U.S. Secretary of State Hillary Clinton travelled to Mexico on March 23 to lead a high-level security team in meetings with top Mexican officials to discuss the country’s war against the drug cartels. The size and level of Clinton’s all-star team at the meetings, which included Defense Secretary Robert Gates and Homeland Security Secretary Janet Napolitano, is an indication of how much attention violence in Mexico is receiving in the Obama administration right now. The March 14 shooting deaths of three people connected to the U.S. consulate in Ciudad Juárez certainly helped to raise the profile of the situation.
In Mexico, Secretary Clinton’s meeting with President Felipe Calderón and his security team was surely welcomed by some and decried by others. Given the United States’ history of interventions in Mexico both military and political, many in Mexico discard out of hand any cooperation proposed by the neighbor to the north as a subterfuge to cover ill-defined but surely nefarious ulterior designs. While this perception emerged for good reason, we feel that under the current circumstances, the question of intent is now academic. While many political leaders in Mexico look for ways to spin the drug violence for partisan gain, the cartels continue to act with near impunity. With executions and home invasions related to drug trafficking taking place in Atlanta, Phoenix and other U.S. cities, the cartels are now a domestic security threat in the United States, not just someone else’s problem in one of those other countries.
The U.S. government has spent the past thirty years throwing money at interdiction while voraciously navel-gazing in the face of unbridled domestic consumption of drugs such as cocaine, heroin and metamfetamine (and forgive us, but we will be an absolute monkey’s uncle if no member of Secretary Clinton’s high level security team, including Secretary Clinton herself, has never smoked a joint or huffed a rail at some point in their lives).
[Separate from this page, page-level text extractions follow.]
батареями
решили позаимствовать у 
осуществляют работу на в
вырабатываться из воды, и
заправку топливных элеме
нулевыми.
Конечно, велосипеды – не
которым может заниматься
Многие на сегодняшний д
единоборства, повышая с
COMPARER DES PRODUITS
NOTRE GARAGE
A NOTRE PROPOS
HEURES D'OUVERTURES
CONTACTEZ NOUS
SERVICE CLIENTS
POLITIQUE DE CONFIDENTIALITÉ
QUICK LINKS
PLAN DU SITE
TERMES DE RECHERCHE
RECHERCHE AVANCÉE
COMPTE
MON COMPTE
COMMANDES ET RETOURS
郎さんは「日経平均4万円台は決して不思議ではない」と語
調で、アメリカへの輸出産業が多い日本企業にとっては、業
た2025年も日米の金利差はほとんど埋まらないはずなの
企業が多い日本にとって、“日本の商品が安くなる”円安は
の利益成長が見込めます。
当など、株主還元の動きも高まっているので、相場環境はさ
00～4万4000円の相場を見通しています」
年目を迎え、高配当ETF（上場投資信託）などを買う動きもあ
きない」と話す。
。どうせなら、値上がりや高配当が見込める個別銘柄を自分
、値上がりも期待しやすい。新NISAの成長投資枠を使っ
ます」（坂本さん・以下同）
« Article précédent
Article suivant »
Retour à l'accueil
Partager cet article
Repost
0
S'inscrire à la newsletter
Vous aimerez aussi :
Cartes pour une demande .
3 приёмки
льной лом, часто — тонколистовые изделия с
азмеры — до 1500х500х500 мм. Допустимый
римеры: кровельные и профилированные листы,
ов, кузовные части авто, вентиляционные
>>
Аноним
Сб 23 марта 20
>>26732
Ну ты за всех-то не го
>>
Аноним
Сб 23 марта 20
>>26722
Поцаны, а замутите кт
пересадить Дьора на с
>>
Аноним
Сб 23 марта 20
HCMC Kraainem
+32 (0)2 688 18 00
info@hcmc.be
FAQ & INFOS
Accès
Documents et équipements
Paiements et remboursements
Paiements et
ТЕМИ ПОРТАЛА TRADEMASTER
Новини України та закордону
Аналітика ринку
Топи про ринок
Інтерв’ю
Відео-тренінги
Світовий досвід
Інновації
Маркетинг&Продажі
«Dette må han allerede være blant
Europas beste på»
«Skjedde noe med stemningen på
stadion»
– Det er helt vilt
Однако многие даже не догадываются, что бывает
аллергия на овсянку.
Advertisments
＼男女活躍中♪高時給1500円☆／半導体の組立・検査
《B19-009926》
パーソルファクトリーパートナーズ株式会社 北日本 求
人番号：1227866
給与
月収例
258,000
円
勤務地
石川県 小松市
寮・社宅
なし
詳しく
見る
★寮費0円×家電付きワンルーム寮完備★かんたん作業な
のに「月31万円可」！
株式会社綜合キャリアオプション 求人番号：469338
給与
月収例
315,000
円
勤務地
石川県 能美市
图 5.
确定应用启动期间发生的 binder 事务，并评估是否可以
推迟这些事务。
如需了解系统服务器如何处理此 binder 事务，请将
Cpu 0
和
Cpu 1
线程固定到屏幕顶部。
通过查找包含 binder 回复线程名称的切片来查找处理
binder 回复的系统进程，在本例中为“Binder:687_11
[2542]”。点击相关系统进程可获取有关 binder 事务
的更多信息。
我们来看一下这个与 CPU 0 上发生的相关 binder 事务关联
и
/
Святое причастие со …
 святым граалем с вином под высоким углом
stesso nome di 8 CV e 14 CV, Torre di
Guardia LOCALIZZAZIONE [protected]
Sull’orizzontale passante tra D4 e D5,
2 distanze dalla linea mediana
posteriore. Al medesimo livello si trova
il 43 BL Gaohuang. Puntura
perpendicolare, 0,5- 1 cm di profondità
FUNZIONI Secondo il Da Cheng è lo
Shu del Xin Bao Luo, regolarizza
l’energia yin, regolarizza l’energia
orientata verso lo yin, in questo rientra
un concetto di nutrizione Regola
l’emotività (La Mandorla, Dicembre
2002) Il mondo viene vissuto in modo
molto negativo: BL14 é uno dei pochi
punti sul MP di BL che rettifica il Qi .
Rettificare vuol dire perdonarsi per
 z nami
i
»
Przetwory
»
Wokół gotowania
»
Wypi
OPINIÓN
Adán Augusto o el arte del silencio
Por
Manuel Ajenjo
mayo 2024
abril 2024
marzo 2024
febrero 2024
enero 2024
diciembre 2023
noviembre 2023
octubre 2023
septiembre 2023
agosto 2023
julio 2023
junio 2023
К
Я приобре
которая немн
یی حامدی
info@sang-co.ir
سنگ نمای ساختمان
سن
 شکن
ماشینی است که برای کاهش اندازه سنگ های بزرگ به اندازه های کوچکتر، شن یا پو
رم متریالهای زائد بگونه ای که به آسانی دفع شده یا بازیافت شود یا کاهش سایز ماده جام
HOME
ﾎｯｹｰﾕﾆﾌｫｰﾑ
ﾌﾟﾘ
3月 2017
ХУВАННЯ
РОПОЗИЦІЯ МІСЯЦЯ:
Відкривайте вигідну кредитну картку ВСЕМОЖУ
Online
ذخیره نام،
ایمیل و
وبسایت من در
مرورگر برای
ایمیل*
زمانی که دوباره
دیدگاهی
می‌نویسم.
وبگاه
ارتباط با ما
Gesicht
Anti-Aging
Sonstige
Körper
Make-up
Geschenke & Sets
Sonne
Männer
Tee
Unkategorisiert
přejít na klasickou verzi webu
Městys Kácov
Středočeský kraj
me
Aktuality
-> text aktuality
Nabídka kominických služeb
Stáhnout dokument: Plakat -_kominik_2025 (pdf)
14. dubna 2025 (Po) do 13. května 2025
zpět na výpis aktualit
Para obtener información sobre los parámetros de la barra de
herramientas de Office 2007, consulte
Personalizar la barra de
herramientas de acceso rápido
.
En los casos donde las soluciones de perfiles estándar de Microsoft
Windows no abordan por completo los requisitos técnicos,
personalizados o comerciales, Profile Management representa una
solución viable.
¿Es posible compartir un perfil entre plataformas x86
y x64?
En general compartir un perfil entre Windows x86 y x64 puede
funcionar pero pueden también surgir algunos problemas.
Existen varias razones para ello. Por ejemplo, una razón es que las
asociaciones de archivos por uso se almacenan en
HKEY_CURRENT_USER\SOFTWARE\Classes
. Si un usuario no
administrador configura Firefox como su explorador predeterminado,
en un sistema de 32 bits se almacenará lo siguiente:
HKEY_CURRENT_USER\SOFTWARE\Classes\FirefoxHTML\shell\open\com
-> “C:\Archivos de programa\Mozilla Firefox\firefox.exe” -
Remember “Just Say No”? OK. So really, far from obsessing about how to further abuse Mexico, we feel that the U.S. government has failed to give sufficient attention to Mexico in recent years, considering the substantial economic and social importance of Mexico to the United States. Will the Obama administration’s sudden Cortéz-like discovery of Mexico be a case of too little, too late? Perhaps, but in this case we feel that “better late than never” is more appropriate. The long-entrenched susceptibility to corruption among Mexico’s law enforcement agencies, military and political class makes President Calderón’s domestic allies in the fight against drug trafficking undependable at best, and the results are splashed across the front pages every morning. If it takes greater cooperation – or intervention, if you prefer – by the United States to help Mexico achieve rule of law, well, then unfortunately, we made our petate and now we’ll have to lie on it.